Further, Guldberg argues that the mechanisms of chimps’ cultural interchange are very far from our own; they do not engage in teaching and learning, but instead pick up on others’ activities through stimulus enhancement (you become more likely to start playing with a stick if others are using one) and emulation (attempting to reproduce the result of another’s activity) rather than true imitation (the copying of how a tool is used). Chimps have to take a step back to square one each time knowledge is transmitted, having to discover an innovation for themselves through ‘aping’ their peers rather than truly learning from others in the sense that humans do.

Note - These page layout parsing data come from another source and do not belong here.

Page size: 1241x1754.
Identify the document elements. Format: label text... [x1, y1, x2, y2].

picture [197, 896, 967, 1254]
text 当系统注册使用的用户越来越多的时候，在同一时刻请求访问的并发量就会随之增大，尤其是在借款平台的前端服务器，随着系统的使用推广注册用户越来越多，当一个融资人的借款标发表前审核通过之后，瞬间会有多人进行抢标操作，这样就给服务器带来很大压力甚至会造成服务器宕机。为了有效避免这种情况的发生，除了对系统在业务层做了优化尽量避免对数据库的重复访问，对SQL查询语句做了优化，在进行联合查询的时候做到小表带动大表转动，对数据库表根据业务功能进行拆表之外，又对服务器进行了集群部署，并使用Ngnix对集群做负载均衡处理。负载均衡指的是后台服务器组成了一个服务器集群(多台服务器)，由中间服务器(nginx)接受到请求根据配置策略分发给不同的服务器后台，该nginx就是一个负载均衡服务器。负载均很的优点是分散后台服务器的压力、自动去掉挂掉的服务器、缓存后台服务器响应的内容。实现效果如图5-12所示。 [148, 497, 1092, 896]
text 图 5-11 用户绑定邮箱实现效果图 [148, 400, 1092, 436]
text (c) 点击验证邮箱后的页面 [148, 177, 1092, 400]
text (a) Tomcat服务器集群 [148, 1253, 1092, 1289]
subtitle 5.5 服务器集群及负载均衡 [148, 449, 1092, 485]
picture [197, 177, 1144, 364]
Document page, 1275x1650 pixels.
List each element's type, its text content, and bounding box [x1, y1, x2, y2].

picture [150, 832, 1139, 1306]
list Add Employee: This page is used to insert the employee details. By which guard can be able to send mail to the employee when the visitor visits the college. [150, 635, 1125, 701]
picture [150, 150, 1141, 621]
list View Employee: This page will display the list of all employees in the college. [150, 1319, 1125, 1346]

Similar cognitive limitations show themselves in chimp tool use. As is clearly the case with spiders, ‘sophisticated engineering achievements’ tell us nothing about internal cognitive complexity, and likewise, an understanding that tools work is not matched with an understanding by chimps of how tools work. They make errors that seem obvious to us, such as pulling a cloth that is merely in contact with food, rather than underneath it, in an attempt to bring it closer to them. Likewise, their psychology shows big differences from ours—like a very small child, chimps seem not to possess a ‘theory of mind’, a conception that other beings have an internal life of their own. Humans, even young children, are able to abstractly understand causality and unseen forces, which chimpanzees appear incapable of doing.

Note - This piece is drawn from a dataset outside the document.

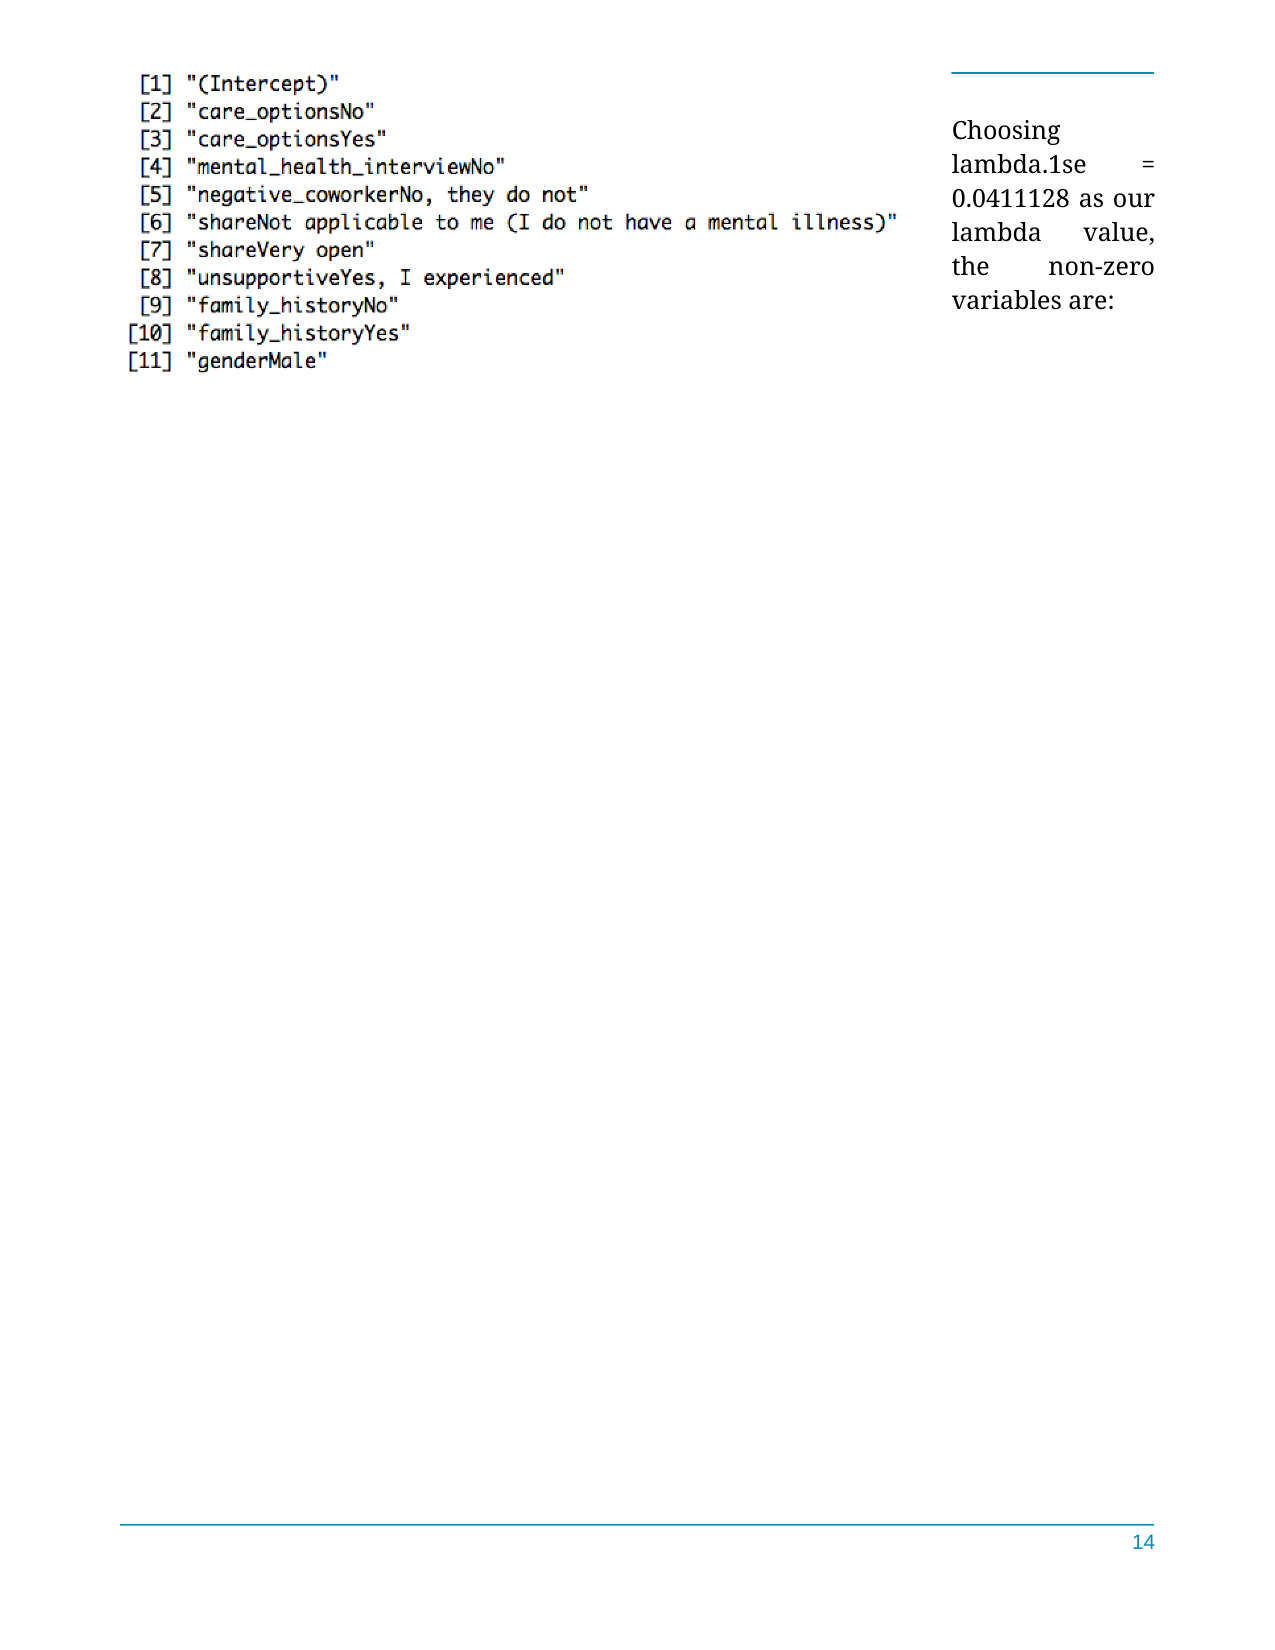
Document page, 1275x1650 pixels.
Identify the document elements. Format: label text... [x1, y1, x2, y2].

picture [118, 55, 952, 377]
text Choosing lambda.1se = 0.0411128 as our lambda value, the non-zero variables are: [952, 112, 1155, 317]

So, what was the ‘black monolith’ factor that provoked the enormous divergence in capability between two such evolutionarily close animals? While there clearly were big changes in brain structure, these seem not to be directly linked historically with increasing cultural complexity of proto-humans; brain size is necessary but not sufficient, if you will. Guldberg suggests the real source of our differences is most probably in language. Chimpanzees do communicate, with alarm calls and other cries, but these could be termed ‘affective’ rather than ‘symbolic’; in other words, they are emotional calls analogous to crying or laughing, rather than the representational language of abstract concepts we speak with. The secret of humanity’s exceptionalism is the cumulative nature of human thought—learning, teaching, and abstract language enable us to plug into the collected wisdom not only of our direct social group, but people we have never met and those long dead. The human brain, when looked at in isolation, is not that amazingly more complex than a chimp’s, but collectively we have got something special. Guldberg’s book is much needed restatement of our humanity; why we are something more than ‘just another ape’.